**What needs to be done**
Write the records out exactly, so that no picture remains in the copy.

Input records Start Marker

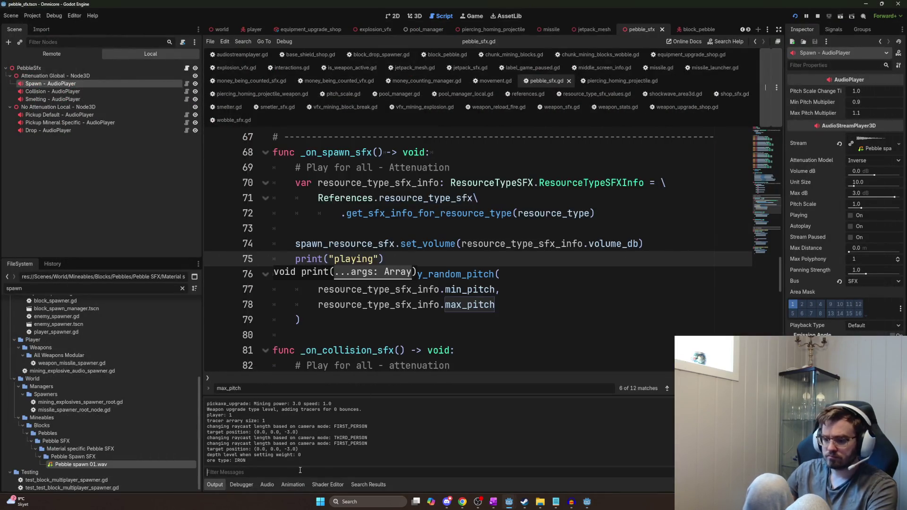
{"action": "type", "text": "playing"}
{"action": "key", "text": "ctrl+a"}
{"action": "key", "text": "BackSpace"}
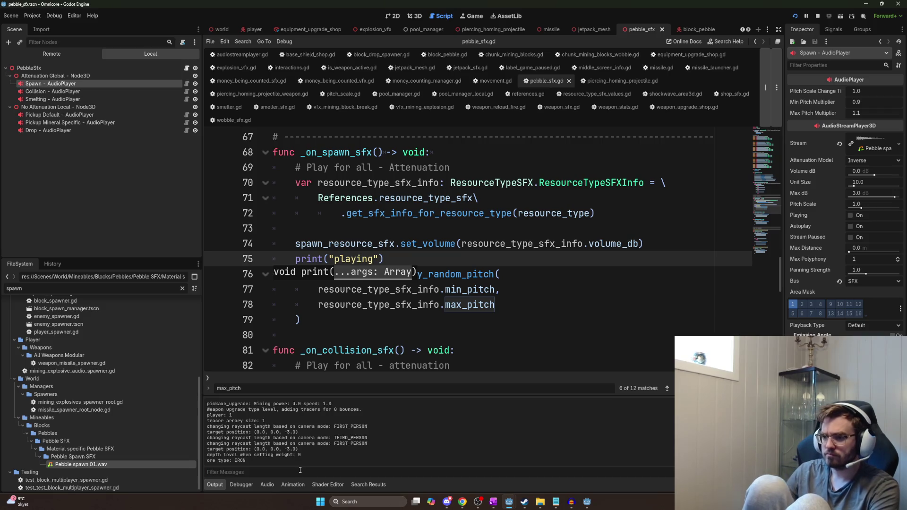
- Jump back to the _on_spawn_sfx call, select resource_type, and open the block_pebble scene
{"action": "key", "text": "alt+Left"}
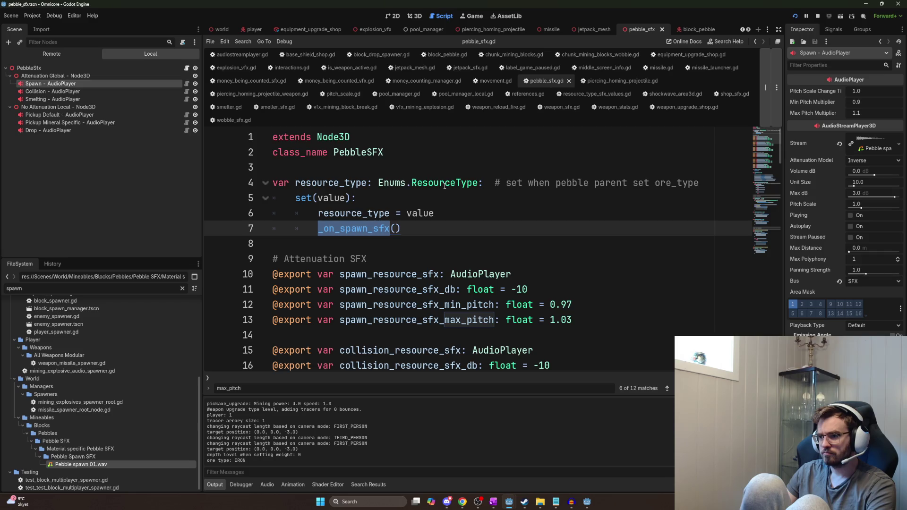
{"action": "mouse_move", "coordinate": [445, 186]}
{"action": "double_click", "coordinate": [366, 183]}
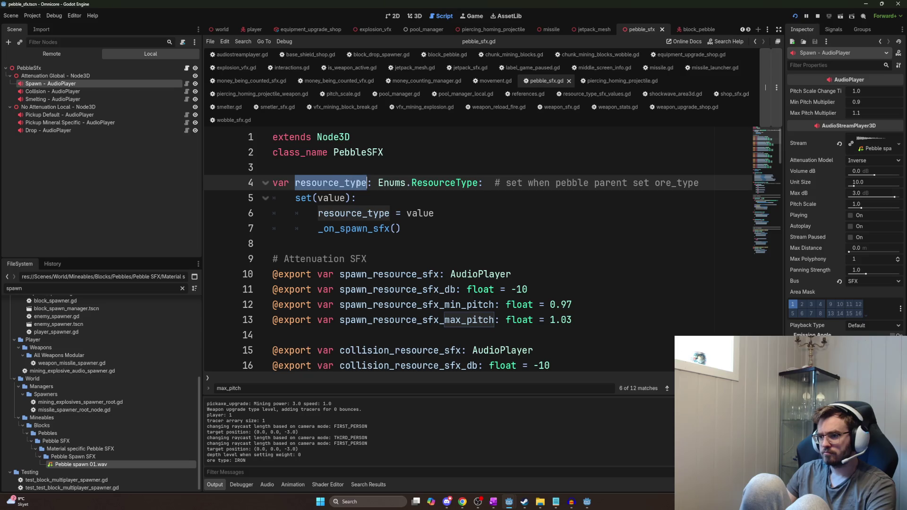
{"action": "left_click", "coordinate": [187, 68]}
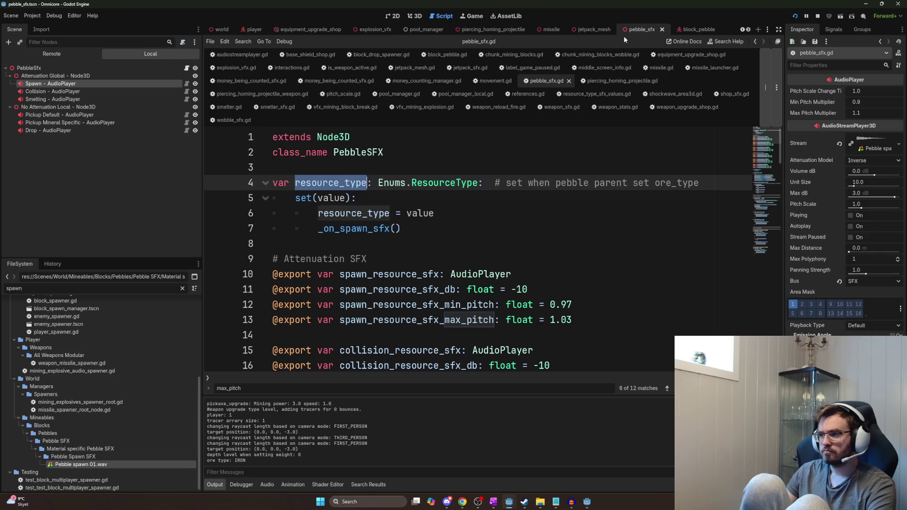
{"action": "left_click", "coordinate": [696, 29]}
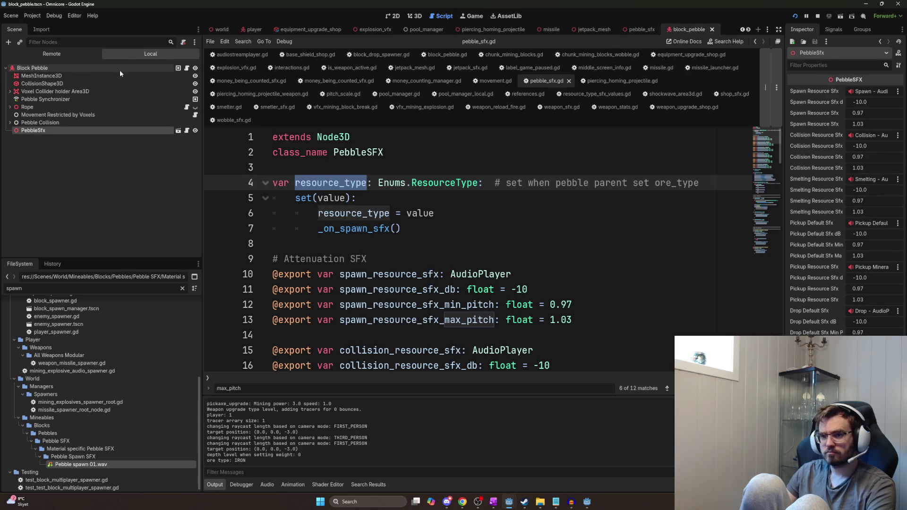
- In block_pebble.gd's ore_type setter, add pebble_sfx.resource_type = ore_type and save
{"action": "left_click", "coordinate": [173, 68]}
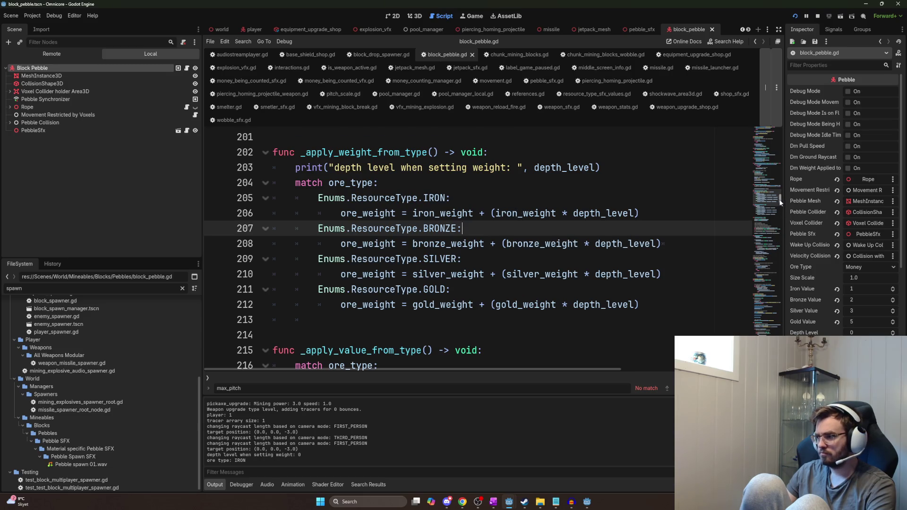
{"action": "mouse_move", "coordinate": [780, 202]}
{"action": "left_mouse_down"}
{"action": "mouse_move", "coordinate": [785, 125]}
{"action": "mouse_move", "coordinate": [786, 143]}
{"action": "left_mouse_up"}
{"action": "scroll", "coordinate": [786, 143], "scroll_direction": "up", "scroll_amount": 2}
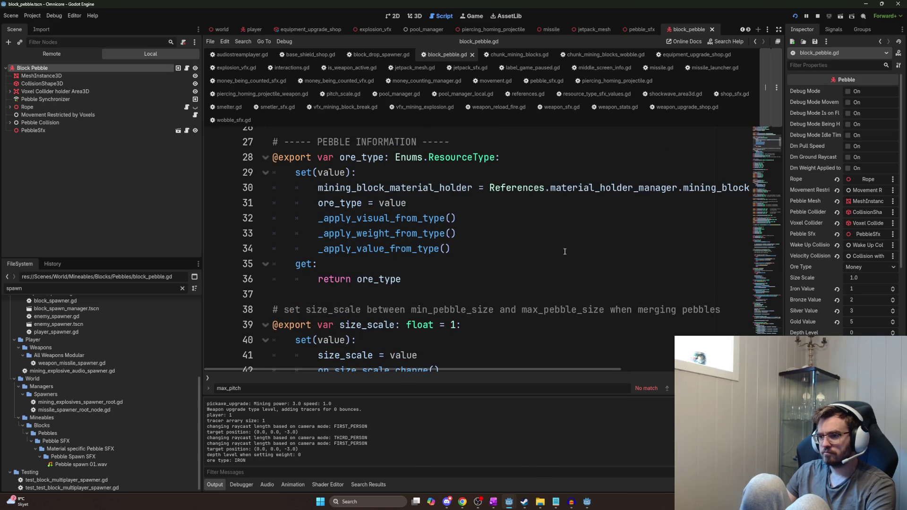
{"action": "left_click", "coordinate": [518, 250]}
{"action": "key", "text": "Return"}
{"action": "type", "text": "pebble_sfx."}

Input records End Marker

**Answer space**
{"action": "type", "text": "playing"}
{"action": "key", "text": "ctrl+a"}
{"action": "key", "text": "BackSpace"}
- Jump back to the _on_spawn_sfx call, select resource_type, and open the block_pebble scene
{"action": "key", "text": "alt+Left"}
{"action": "mouse_move", "coordinate": [445, 186]}
{"action": "double_click", "coordinate": [366, 183]}
{"action": "left_click", "coordinate": [187, 68]}
{"action": "left_click", "coordinate": [696, 29]}
- In block_pebble.gd's ore_type setter, add pebble_sfx.resource_type = ore_type and save
{"action": "left_click", "coordinate": [173, 68]}
{"action": "mouse_move", "coordinate": [780, 202]}
{"action": "left_mouse_down"}
{"action": "mouse_move", "coordinate": [785, 125]}
{"action": "mouse_move", "coordinate": [786, 143]}
{"action": "left_mouse_up"}
{"action": "scroll", "coordinate": [786, 143], "scroll_direction": "up", "scroll_amount": 2}
{"action": "left_click", "coordinate": [518, 250]}
{"action": "key", "text": "Return"}
{"action": "type", "text": "pebble_sfx."}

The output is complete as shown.